▸ **Exercise goal**
Set down every entry exactly as given. Pictures are to be left out.
Records provided START
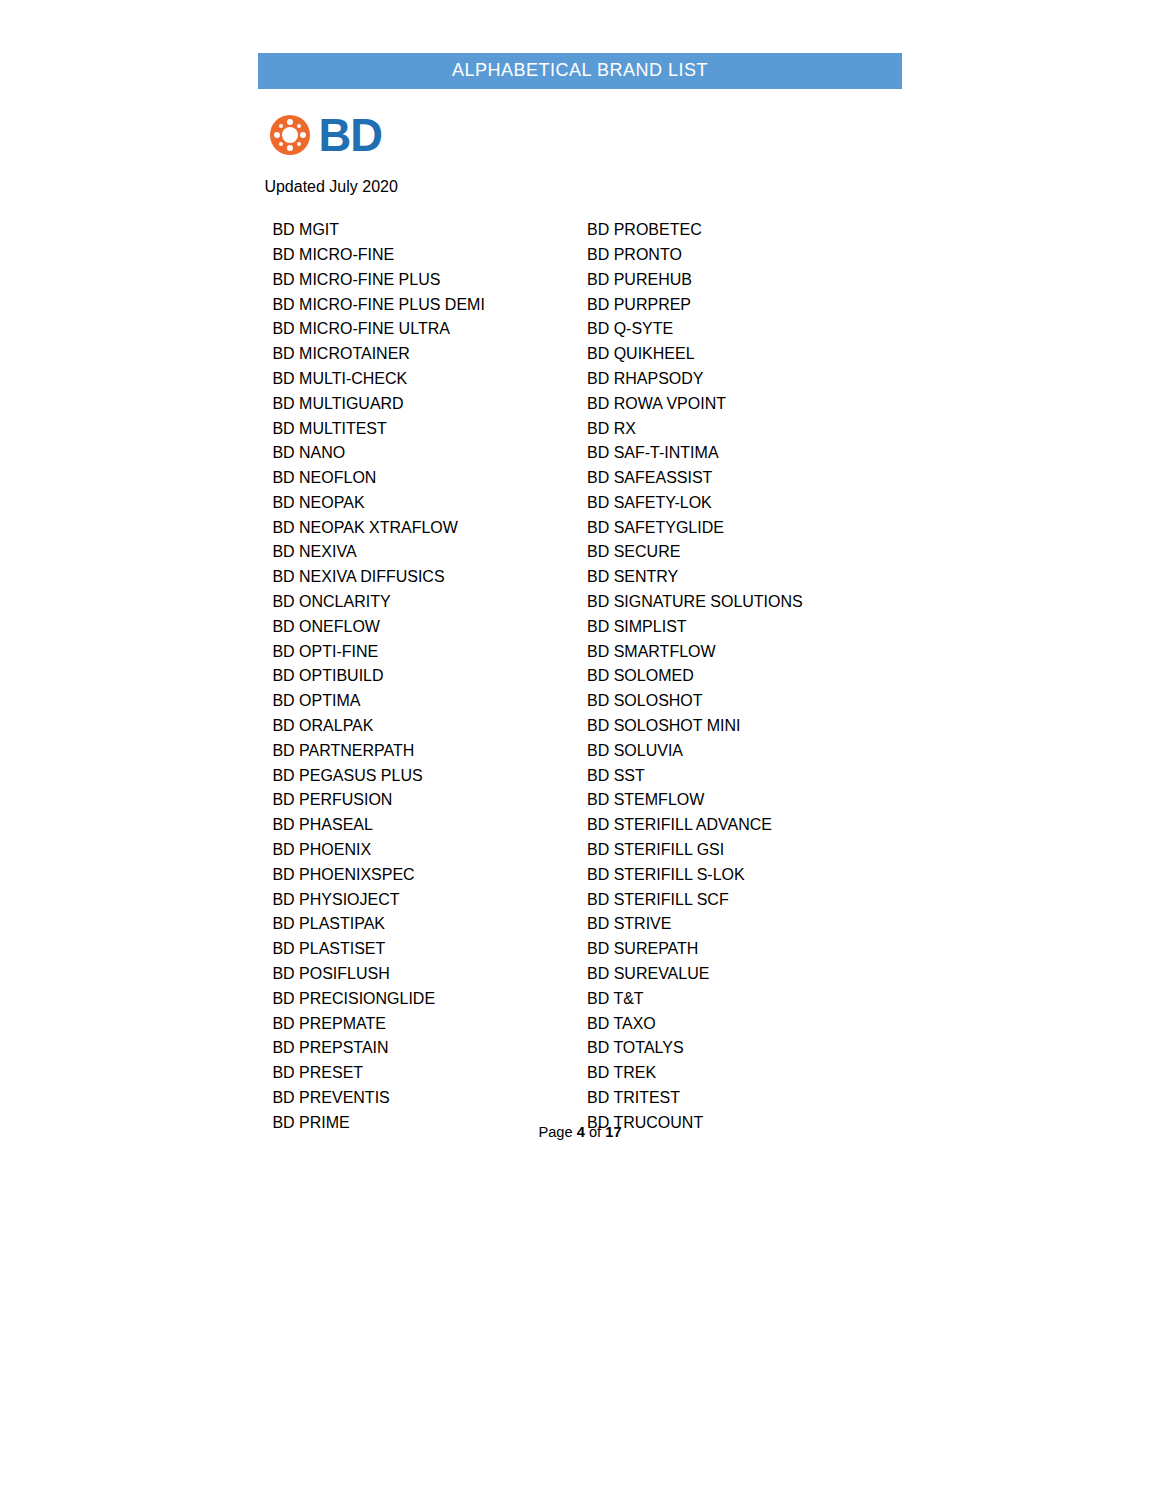ALPHABETICAL BRAND LIST
BD
Updated July 2020
BD MGIT
BD MICRO-FINE
BD MICRO-FINE PLUS
BD MICRO-FINE PLUS DEMI
BD MICRO-FINE ULTRA
BD MICROTAINER
BD MULTI-CHECK
BD MULTIGUARD
BD MULTITEST
BD NANO
BD NEOFLON
BD NEOPAK
BD NEOPAK XTRAFLOW
BD NEXIVA
BD NEXIVA DIFFUSICS
BD ONCLARITY
BD ONEFLOW
BD OPTI-FINE
BD OPTIBUILD
BD OPTIMA
BD ORALPAK
BD PARTNERPATH
BD PEGASUS PLUS
BD PERFUSION
BD PHASEAL
BD PHOENIX
BD PHOENIXSPEC
BD PHYSIOJECT
BD PLASTIPAK
BD PLASTISET
BD POSIFLUSH
BD PRECISIONGLIDE
BD PREPMATE
BD PREPSTAIN
BD PRESET
BD PREVENTIS
BD PRIME
BD PROBETEC
BD PRONTO
BD PUREHUB
BD PURPREP
BD Q-SYTE
BD QUIKHEEL
BD RHAPSODY
BD ROWA VPOINT
BD RX
BD SAF-T-INTIMA
BD SAFEASSIST
BD SAFETY-LOK
BD SAFETYGLIDE
BD SECURE
BD SENTRY
BD SIGNATURE SOLUTIONS
BD SIMPLIST
BD SMARTFLOW
BD SOLOMED
BD SOLOSHOT
BD SOLOSHOT MINI
BD SOLUVIA
BD SST
BD STEMFLOW
BD STERIFILL ADVANCE
BD STERIFILL GSI
BD STERIFILL S-LOK
BD STERIFILL SCF
BD STRIVE
BD SUREPATH
BD SUREVALUE
BD T&T
BD TAXO
BD TOTALYS
BD TREK
BD TRITEST
BD TRUCOUNT
Page 4 of 17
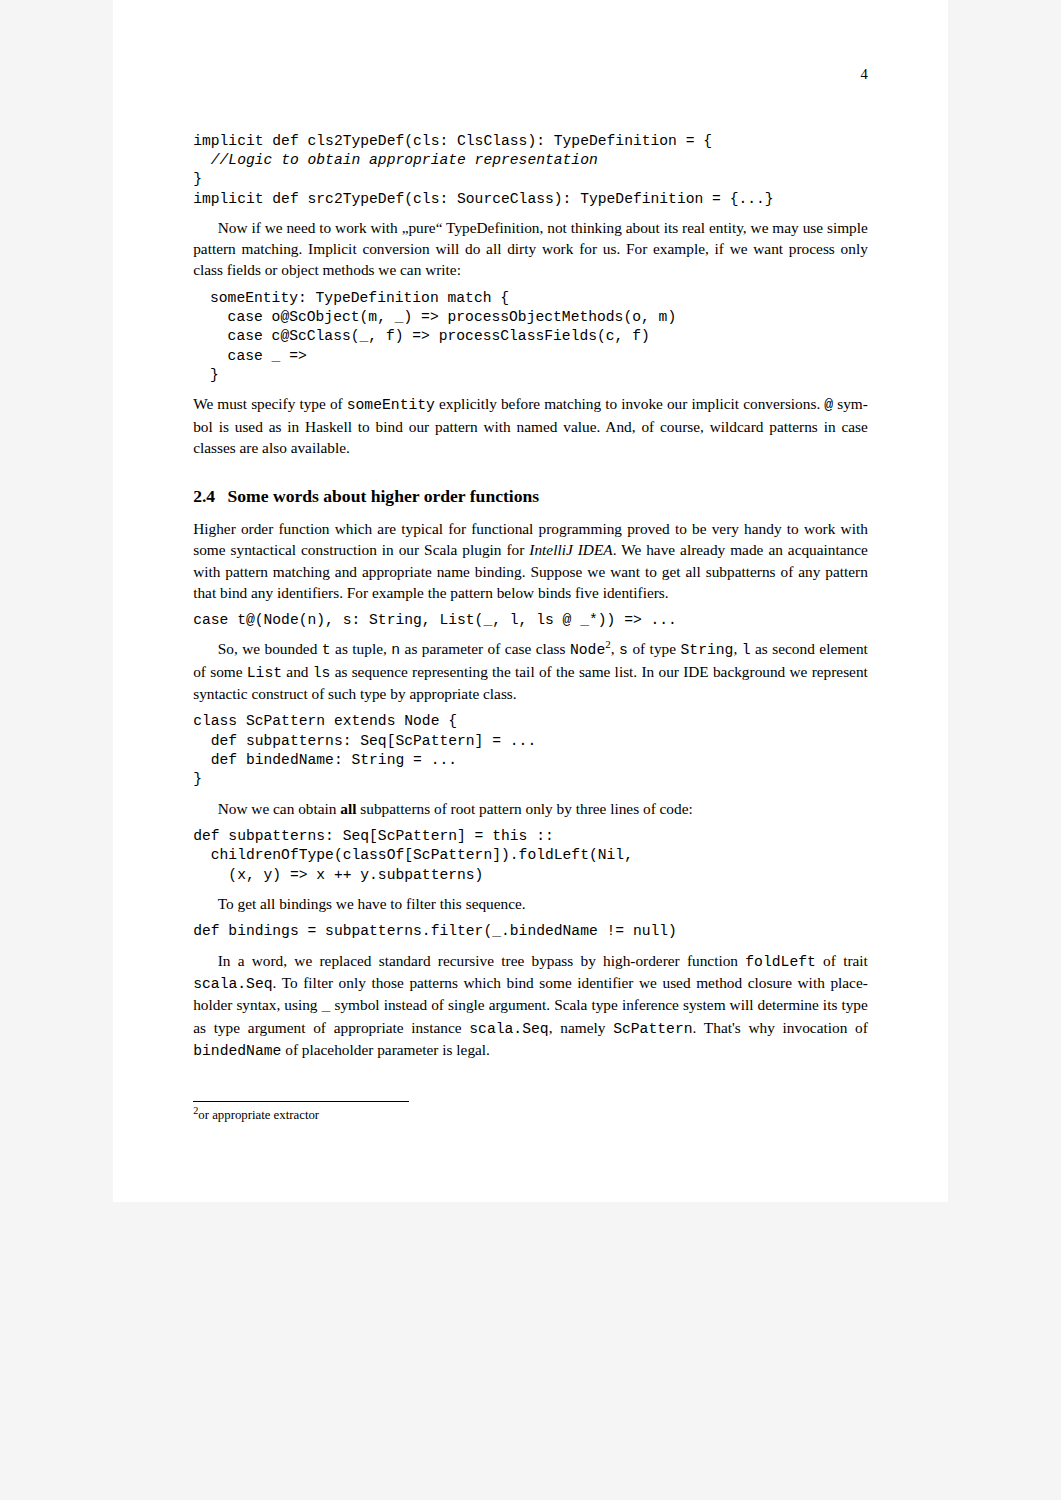4
implicit def cls2TypeDef(cls: ClsClass): TypeDefinition = {
  //Logic to obtain appropriate representation
}
implicit def src2TypeDef(cls: SourceClass): TypeDefinition = {...}
Now if we need to work with „pure“ TypeDefinition, not thinking about its real entity, we may use simple pattern matching. Implicit conversion will do all dirty work for us. For example, if we want process only class fields or object methods we can write:
 someEntity: TypeDefinition match {
   case o@ScObject(m, _) => processObjectMethods(o, m)
   case c@ScClass(_, f) => processClassFields(c, f)
   case _ =>
 }
We must specify type of someEntity explicitly before matching to invoke our implicit conversions. @ symbol is used as in Haskell to bind our pattern with named value. And, of course, wildcard patterns in case classes are also available.
2.4 Some words about higher order functions
Higher order function which are typical for functional programming proved to be very handy to work with some syntactical construction in our Scala plugin for IntelliJ IDEA. We have already made an acquaintance with pattern matching and appropriate name binding. Suppose we want to get all subpatterns of any pattern that bind any identifiers. For example the pattern below binds five identifiers.
case t@(Node(n), s: String, List(_, l, ls @ _*)) => ...
So, we bounded t as tuple, n as parameter of case class Node2, s of type String, l as second element of some List and ls as sequence representing the tail of the same list. In our IDE background we represent syntactic construct of such type by appropriate class.
class ScPattern extends Node {
  def subpatterns: Seq[ScPattern] = ...
  def bindedName: String = ...
}
Now we can obtain all subpatterns of root pattern only by three lines of code:
def subpatterns: Seq[ScPattern] = this ::
  childrenOfType(classOf[ScPattern]).foldLeft(Nil,
    (x, y) => x ++ y.subpatterns)
To get all bindings we have to filter this sequence.
def bindings = subpatterns.filter(_.bindedName != null)
In a word, we replaced standard recursive tree bypass by high-orderer function foldLeft of trait scala.Seq. To filter only those patterns which bind some identifier we used method closure with placeholder syntax, using _ symbol instead of single argument. Scala type inference system will determine its type as type argument of appropriate instance scala.Seq, namely ScPattern. That's why invocation of bindedName of placeholder parameter is legal.
2or appropriate extractor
Records provided END
▸ **Solution to the exercise**
ALPHABETICAL BRAND LIST
BD
Updated July 2020
BD MGIT
BD MICRO-FINE
BD MICRO-FINE PLUS
BD MICRO-FINE PLUS DEMI
BD MICRO-FINE ULTRA
BD MICROTAINER
BD MULTI-CHECK
BD MULTIGUARD
BD MULTITEST
BD NANO
BD NEOFLON
BD NEOPAK
BD NEOPAK XTRAFLOW
BD NEXIVA
BD NEXIVA DIFFUSICS
BD ONCLARITY
BD ONEFLOW
BD OPTI-FINE
BD OPTIBUILD
BD OPTIMA
BD ORALPAK
BD PARTNERPATH
BD PEGASUS PLUS
BD PERFUSION
BD PHASEAL
BD PHOENIX
BD PHOENIXSPEC
BD PHYSIOJECT
BD PLASTIPAK
BD PLASTISET
BD POSIFLUSH
BD PRECISIONGLIDE
BD PREPMATE
BD PREPSTAIN
BD PRESET
BD PREVENTIS
BD PRIME
BD PROBETEC
BD PRONTO
BD PUREHUB
BD PURPREP
BD Q-SYTE
BD QUIKHEEL
BD RHAPSODY
BD ROWA VPOINT
BD RX
BD SAF-T-INTIMA
BD SAFEASSIST
BD SAFETY-LOK
BD SAFETYGLIDE
BD SECURE
BD SENTRY
BD SIGNATURE SOLUTIONS
BD SIMPLIST
BD SMARTFLOW
BD SOLOMED
BD SOLOSHOT
BD SOLOSHOT MINI
BD SOLUVIA
BD SST
BD STEMFLOW
BD STERIFILL ADVANCE
BD STERIFILL GSI
BD STERIFILL S-LOK
BD STERIFILL SCF
BD STRIVE
BD SUREPATH
BD SUREVALUE
BD T&T
BD TAXO
BD TOTALYS
BD TREK
BD TRITEST
BD TRUCOUNT
Page 4 of 17
4
implicit def cls2TypeDef(cls: ClsClass): TypeDefinition = {
  //Logic to obtain appropriate representation
}
implicit def src2TypeDef(cls: SourceClass): TypeDefinition = {...}
Now if we need to work with „pure“ TypeDefinition, not thinking about its real entity, we may use simple pattern matching. Implicit conversion will do all dirty work for us. For example, if we want process only class fields or object methods we can write:
 someEntity: TypeDefinition match {
   case o@ScObject(m, _) => processObjectMethods(o, m)
   case c@ScClass(_, f) => processClassFields(c, f)
   case _ =>
 }
We must specify type of someEntity explicitly before matching to invoke our implicit conversions. @ symbol is used as in Haskell to bind our pattern with named value. And, of course, wildcard patterns in case classes are also available.
2.4 Some words about higher order functions
Higher order function which are typical for functional programming proved to be very handy to work with some syntactical construction in our Scala plugin for IntelliJ IDEA. We have already made an acquaintance with pattern matching and appropriate name binding. Suppose we want to get all subpatterns of any pattern that bind any identifiers. For example the pattern below binds five identifiers.
case t@(Node(n), s: String, List(_, l, ls @ _*)) => ...
So, we bounded t as tuple, n as parameter of case class Node2, s of type String, l as second element of some List and ls as sequence representing the tail of the same list. In our IDE background we represent syntactic construct of such type by appropriate class.
class ScPattern extends Node {
  def subpatterns: Seq[ScPattern] = ...
  def bindedName: String = ...
}
Now we can obtain all subpatterns of root pattern only by three lines of code:
def subpatterns: Seq[ScPattern] = this ::
  childrenOfType(classOf[ScPattern]).foldLeft(Nil,
    (x, y) => x ++ y.subpatterns)
To get all bindings we have to filter this sequence.
def bindings = subpatterns.filter(_.bindedName != null)
In a word, we replaced standard recursive tree bypass by high-orderer function foldLeft of trait scala.Seq. To filter only those patterns which bind some identifier we used method closure with placeholder syntax, using _ symbol instead of single argument. Scala type inference system will determine its type as type argument of appropriate instance scala.Seq, namely ScPattern. That's why invocation of bindedName of placeholder parameter is legal.
2or appropriate extractor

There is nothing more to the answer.